CLIFFORD, J., with whom RUDMAN, J., joins, dissenting. [¶11] I respectfully dissent. The divorce judgment contains language that specifically and unequivocally limits Ann Staples' share of Mylon Staples' pension benefits to fifty percent of what accrued to Mylon during the years of their marriage. The only evidence considered by the trial court in reaching its conclusion that Ann was to share in Mylon's entire pension was the settlement agreement and the divorce judgment. In my view, no language in either document sufficiently contradicts the provision in the divorce judgment limiting Ann to fifty percent of "benefits accrued . . . during the marriage" to create an ambiguity. [¶12] Title 19-A M.R.S.A. section 953 vests the court with the power to divide marital property, which is defined as "all property acquired by either spouse subsequent to the marriage . . . and prior to a decree of legal separation." 19-A M.R.S.A. § 953 (1998 & Supp. 2000). A provision allowing a spouse to share in the pension benefits of the other spouse that do not accrue until after the marriage has ended amounts to a distribution of the other spouse's nonmarital property. Such a provision is most unusual. If it is the intent of the court and the parties to provide for such an allocation, then the language used in the divorce judgment or settlement agreement to effectuate that intent would have to be much clearer and more specific than the provisions in this divorce judgment and settlement agreement. [¶13] I would vacate the judgment and remand for the entry of a judgment providing that Ann's share of Mylon's pension benefits is limited to fifty percent of those benefits accrued during the marriage.

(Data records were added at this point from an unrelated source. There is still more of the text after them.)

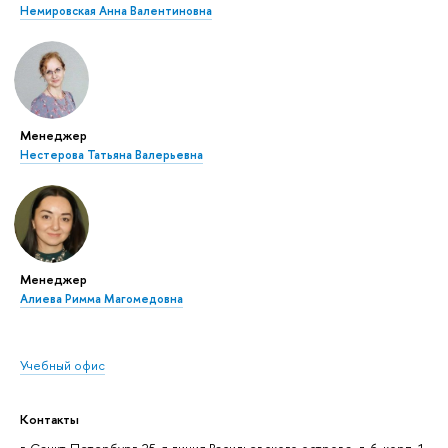
Немировская Анна Валентиновна
Менеджер
Нестерова Татьяна Валерьевна
Менеджер
Алиева Римма Магомедовна
Учебный офис
Контакты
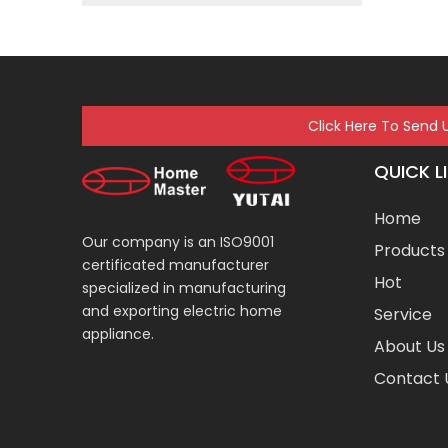
Click Here To Send 
QUICK L
Home
Our company is an ISO9001
Products
certificated manufacturer
Hot
specialized in manufacturing
and exporting electric home
Service
appliance.
About Us
Contact 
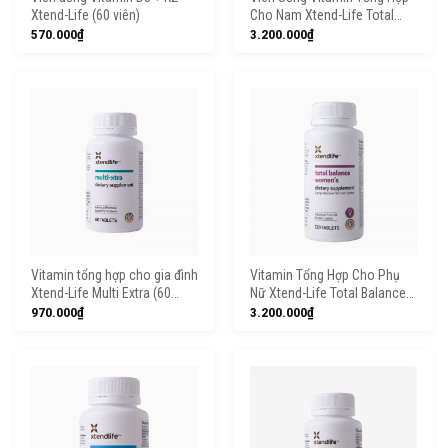
Xtend-Life (60 viên)
Cho Nam Xtend-Life Total
Balance Men’s (120v)
570.000
₫
3.200.000
₫
Vitamin tổng hợp cho gia đình
Vitamin Tổng Hợp Cho Phụ
Xtend-Life Multi Extra (60
Nữ Xtend-Life Total Balance
viên)
Women’s
970.000
₫
3.200.000
₫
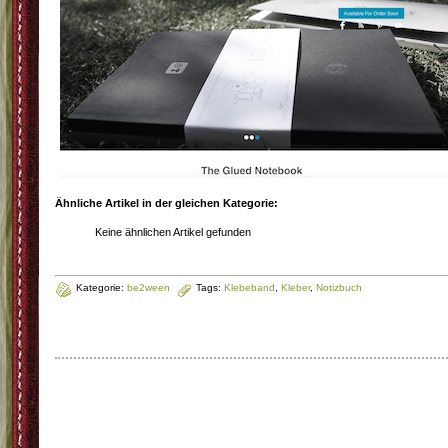
Ähnliche Artikel in der gleichen Kategorie:
Keine ähnlichen Artikel gefunden
Kategorie:
be2ween
Tags:
Klebeband
,
Kleber
,
Notizbuch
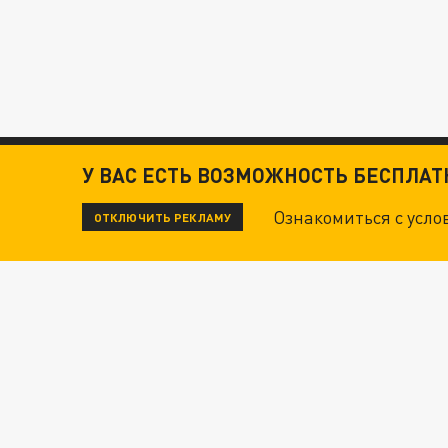
У ВАС ЕСТЬ ВОЗМОЖНОСТЬ БЕСПЛА
Ознакомиться с усл
ОТКЛЮЧИТЬ РЕКЛАМУ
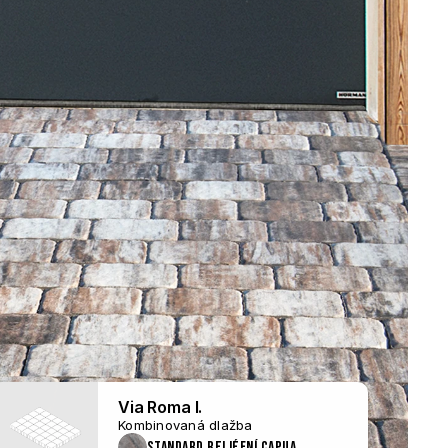
Via Roma I.
Kombinovaná dlažba
Standard reliéfní Capua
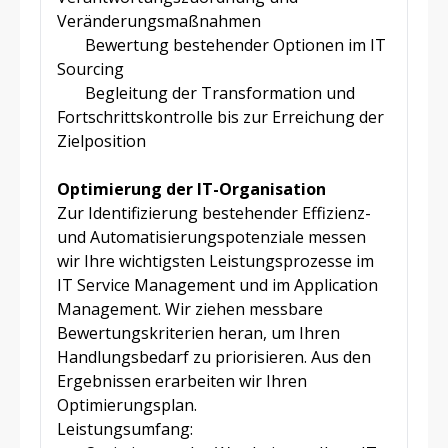
Veränderungsmaßnahmen
Bewertung bestehender Optionen im IT
Sourcing
Begleitung der Transformation und
Fortschrittskontrolle bis zur Erreichung der
Zielposition
Optimierung der IT-Organisation
Zur Identifizierung bestehender Effizienz-
und Automatisierungspotenziale messen
wir Ihre wichtigsten Leistungsprozesse im
IT Service Management und im Application
Management. Wir ziehen messbare
Bewertungskriterien heran, um Ihren
Handlungsbedarf zu priorisieren. Aus den
Ergebnissen erarbeiten wir Ihren
Optimierungsplan.
Leistungsumfang:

Attorney for plaintiff: Sophie L. Spurr, Esq. P O Box 334 Blue Hill, ME 04614 Attorney for defendant: Barry K. Mills, Esq. Hale & Hamlin, LLC P O Box 729 Ellsworth, ME 04605
FOOTNOTES******************************** {1} . We do not address Mylon's other issues on appeal which are (1) whether the Superior Court erroneously concluded that he had not demonstrated a clerical error, and (2) whether the Superior Court erred by applying the "clearly erroneous" standard in its review of the District Court's decision. The Superior Court found that Mylon's motion could not be granted because, according to its terms, it was brought pursuant to M.R. Civ. P. 59 and 60(a). The Superior Court ruled that as a Rule 59 motion, it was untimely, and as a Rule 60(a) motion, it failed because there was no clerical error. We do not address these issues because we review the District Court's order directly. Ann did not raise either issue in the District Court, and, thus, she has failed to preserve them. Likewise, we do not address Mylon's argument relating to the Superior Court's standard of review because we review the District Court's order directly.